If it.toml is needed, the missing key will be loaded from en.toml. The provided callback will be passed the object

{
    hello: 'Ciao',
    world: 'World'
}

Usage

Initializing

It can be initialized like this.

    const langapply = require('langapply');

    /* ... */
    // How production-mode is detected.
    const production = process.env.NODE_ENV === 'production';

    // These are the default options. Provide your own to modify your experience.
    let defaultOptions = {
        shouldCache: production,
        defaultLocale: 'en',
        preCache: production ? PreCache.All : PreCache.None,
        directory: path.resolve('./lang'),
        loggingLevel: 'info',
    };

    langapply.initialize(defaultOptions); // With default options

Rendering templates

It is meant to be used with Express and it allows to render templates.

You can render them like this.

    // inside your request handler
    langapply.render(
        request,
        response,
        template, // Filename of your template
        context, // The context, context.lang = {/*key-value*/} and context.__lang are inserted.
        callback // The callback to be passed to response.render()
    );

It adds a lang field to your context and calls response.render(). You can access the values by using {{ lang.yourkey }} in case you are using Handlebars templates.

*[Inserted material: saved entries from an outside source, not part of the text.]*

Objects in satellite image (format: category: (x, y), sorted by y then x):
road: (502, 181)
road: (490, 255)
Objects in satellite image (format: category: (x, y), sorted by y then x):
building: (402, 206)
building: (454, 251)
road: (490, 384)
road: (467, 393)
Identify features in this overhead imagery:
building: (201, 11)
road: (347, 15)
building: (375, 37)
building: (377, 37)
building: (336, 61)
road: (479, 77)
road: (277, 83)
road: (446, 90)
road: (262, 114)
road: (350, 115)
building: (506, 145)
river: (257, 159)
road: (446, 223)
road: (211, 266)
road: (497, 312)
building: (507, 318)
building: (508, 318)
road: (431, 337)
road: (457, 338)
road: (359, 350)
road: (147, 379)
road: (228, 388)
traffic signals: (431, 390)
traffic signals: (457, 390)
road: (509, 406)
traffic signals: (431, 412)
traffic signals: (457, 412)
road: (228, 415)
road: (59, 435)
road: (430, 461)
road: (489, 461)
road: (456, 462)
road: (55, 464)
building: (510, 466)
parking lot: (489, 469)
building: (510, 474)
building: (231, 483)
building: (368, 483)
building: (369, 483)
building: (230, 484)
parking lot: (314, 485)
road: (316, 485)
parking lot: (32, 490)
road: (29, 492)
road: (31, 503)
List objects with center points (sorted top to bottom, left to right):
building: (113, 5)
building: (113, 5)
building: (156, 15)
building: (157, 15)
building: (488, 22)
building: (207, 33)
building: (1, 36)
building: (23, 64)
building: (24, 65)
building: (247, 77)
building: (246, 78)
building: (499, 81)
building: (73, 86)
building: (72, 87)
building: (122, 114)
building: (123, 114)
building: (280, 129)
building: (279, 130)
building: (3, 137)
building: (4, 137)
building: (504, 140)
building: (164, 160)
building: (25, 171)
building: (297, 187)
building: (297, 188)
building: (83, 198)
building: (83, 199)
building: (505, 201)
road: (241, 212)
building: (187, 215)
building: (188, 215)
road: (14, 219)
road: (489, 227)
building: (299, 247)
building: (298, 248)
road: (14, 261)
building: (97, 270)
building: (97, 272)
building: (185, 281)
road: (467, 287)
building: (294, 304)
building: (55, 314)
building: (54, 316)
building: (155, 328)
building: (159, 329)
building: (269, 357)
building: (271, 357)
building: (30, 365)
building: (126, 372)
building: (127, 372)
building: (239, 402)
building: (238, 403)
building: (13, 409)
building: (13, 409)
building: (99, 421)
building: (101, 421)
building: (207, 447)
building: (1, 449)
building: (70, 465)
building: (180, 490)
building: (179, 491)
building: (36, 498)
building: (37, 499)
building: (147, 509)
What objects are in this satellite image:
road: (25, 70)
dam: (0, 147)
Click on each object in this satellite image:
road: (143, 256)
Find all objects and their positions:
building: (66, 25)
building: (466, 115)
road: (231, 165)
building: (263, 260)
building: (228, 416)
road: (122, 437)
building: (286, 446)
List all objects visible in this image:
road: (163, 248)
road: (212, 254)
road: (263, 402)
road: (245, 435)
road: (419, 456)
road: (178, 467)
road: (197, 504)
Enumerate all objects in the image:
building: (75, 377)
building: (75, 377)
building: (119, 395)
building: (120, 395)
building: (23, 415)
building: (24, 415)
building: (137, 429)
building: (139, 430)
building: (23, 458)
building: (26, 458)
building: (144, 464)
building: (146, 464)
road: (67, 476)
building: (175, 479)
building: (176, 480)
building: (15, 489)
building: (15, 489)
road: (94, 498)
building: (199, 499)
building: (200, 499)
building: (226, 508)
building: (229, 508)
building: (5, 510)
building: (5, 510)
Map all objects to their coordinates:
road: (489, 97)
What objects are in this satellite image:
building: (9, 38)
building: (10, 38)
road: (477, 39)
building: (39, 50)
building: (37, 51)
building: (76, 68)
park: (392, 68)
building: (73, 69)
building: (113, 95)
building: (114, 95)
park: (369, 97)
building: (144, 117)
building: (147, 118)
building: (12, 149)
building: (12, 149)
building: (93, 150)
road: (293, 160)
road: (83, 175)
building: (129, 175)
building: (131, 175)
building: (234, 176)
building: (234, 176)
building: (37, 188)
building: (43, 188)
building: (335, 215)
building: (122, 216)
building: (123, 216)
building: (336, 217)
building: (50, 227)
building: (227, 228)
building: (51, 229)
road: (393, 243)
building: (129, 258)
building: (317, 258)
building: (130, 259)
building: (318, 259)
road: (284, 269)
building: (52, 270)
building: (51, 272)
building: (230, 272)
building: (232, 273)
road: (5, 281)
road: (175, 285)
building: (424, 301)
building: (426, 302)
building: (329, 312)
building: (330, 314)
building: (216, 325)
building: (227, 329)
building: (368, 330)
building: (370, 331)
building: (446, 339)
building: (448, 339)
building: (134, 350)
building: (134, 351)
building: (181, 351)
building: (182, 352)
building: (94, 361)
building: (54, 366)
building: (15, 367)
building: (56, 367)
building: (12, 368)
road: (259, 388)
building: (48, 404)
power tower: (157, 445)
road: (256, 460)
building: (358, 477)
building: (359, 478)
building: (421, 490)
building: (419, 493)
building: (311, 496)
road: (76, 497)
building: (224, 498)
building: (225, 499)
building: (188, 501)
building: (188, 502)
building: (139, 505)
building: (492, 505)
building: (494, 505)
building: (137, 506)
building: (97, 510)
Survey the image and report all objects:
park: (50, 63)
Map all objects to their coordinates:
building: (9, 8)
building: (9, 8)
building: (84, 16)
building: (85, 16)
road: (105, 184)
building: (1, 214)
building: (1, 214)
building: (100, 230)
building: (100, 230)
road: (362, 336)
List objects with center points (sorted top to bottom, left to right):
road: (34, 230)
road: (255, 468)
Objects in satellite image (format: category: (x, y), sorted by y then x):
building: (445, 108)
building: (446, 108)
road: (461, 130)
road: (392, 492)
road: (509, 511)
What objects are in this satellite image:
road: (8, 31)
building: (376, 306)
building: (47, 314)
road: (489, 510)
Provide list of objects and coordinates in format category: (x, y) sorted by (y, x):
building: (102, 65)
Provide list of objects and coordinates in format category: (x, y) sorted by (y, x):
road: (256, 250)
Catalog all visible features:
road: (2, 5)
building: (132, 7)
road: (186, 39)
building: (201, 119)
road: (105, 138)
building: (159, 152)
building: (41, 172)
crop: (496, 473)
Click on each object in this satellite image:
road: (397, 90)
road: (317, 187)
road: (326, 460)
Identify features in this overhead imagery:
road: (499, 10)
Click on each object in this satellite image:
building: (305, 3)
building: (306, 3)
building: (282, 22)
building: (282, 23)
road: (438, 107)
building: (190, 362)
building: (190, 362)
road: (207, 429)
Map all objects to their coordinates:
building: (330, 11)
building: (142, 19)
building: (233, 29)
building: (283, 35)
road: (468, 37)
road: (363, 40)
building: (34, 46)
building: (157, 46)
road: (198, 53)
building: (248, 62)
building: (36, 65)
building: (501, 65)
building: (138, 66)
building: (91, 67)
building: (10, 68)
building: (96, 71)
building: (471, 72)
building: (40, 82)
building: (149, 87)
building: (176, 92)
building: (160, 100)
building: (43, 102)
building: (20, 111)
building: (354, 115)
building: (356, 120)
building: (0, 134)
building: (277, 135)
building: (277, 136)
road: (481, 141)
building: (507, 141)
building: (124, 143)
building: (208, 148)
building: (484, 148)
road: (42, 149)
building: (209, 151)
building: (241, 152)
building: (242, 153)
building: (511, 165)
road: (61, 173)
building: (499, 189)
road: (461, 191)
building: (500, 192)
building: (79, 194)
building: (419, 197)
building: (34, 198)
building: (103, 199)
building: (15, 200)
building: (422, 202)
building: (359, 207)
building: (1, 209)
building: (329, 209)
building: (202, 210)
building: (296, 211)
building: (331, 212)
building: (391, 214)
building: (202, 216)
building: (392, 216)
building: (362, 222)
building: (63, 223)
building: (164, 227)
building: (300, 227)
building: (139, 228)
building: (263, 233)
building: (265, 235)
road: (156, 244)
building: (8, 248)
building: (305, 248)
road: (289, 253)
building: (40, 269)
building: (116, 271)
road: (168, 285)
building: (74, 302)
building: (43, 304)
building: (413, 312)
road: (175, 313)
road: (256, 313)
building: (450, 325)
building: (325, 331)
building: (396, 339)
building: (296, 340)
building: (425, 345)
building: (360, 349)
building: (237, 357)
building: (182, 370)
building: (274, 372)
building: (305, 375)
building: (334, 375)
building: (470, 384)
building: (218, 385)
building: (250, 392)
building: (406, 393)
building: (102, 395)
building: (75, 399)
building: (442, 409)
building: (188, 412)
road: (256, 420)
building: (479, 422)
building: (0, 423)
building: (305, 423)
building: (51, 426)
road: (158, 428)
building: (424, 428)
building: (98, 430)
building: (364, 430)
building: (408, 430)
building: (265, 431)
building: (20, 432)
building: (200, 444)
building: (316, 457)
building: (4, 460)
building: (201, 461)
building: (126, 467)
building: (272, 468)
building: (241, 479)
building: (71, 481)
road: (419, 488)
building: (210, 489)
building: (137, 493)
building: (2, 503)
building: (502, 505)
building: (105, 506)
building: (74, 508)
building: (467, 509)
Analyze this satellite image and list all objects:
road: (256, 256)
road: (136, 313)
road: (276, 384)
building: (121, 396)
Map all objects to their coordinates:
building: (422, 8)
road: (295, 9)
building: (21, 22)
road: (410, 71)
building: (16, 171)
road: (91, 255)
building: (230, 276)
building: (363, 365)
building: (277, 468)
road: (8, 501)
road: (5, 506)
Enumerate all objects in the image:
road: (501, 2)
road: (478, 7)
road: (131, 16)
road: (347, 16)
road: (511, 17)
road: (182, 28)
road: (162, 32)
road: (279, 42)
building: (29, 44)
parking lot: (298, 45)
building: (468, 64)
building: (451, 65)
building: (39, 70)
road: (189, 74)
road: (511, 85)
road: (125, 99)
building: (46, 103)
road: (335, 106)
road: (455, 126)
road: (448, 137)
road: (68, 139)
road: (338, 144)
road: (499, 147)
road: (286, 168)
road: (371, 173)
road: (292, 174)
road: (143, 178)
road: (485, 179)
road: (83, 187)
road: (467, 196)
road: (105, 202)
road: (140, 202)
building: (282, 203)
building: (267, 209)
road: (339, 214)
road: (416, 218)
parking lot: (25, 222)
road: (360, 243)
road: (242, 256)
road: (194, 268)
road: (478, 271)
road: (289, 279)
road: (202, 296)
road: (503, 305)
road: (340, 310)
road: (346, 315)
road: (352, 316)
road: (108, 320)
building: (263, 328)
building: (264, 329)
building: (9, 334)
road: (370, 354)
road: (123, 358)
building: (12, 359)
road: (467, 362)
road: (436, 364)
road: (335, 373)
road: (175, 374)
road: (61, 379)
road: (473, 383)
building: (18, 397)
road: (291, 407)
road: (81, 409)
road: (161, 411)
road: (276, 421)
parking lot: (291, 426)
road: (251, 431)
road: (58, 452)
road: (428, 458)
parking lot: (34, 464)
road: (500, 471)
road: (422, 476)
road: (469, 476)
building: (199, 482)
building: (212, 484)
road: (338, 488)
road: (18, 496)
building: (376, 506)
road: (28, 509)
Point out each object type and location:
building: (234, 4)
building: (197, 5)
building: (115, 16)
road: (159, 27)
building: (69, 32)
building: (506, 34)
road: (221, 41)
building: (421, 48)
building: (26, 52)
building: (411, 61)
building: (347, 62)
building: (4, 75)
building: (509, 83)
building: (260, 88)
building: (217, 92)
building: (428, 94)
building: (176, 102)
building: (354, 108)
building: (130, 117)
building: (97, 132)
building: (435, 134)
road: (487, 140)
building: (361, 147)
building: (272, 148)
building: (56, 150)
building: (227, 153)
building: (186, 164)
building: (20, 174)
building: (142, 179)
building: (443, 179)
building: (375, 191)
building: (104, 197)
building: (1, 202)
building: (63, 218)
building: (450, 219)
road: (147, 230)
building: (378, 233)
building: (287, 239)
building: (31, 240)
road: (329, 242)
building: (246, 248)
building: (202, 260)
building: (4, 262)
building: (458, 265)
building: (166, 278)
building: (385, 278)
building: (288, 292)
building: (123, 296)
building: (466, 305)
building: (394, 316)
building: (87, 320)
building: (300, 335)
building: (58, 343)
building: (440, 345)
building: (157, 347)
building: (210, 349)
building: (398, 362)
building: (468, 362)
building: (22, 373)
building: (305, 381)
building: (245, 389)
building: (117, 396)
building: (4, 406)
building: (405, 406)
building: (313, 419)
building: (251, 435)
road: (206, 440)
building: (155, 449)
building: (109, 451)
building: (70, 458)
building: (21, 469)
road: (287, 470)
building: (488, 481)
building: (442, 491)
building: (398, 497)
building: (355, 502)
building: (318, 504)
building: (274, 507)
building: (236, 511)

Also you can access the __lang property, which contains the langauge code that is being rendered. For example, you can use this in your templates to define the language used in your HTML document.

Using the middleware

Usage:

app.use(langapply.middleware);

A good way to get things done is by registering langapply.middleware. This middleware processes every GET request and:

  1. If present, strips out the langauge prefix and calls next(), so that the request can be processed by other middlewares. This means that, if it receives a request which has /en/page as url, it reroutes it internally to /page by modifying it. Also it sets response.locales.lang to the langauge being rendered. Note that the page is rendered even if the language prefix isn't available.
  2. If the language prefix is not valid or present but the header Accept-Language is, then it determines the best language to choose from and redirects the user to the correct page, with a language prefix.
  3. If no information is available, the user is simply redirected to the page using the default language.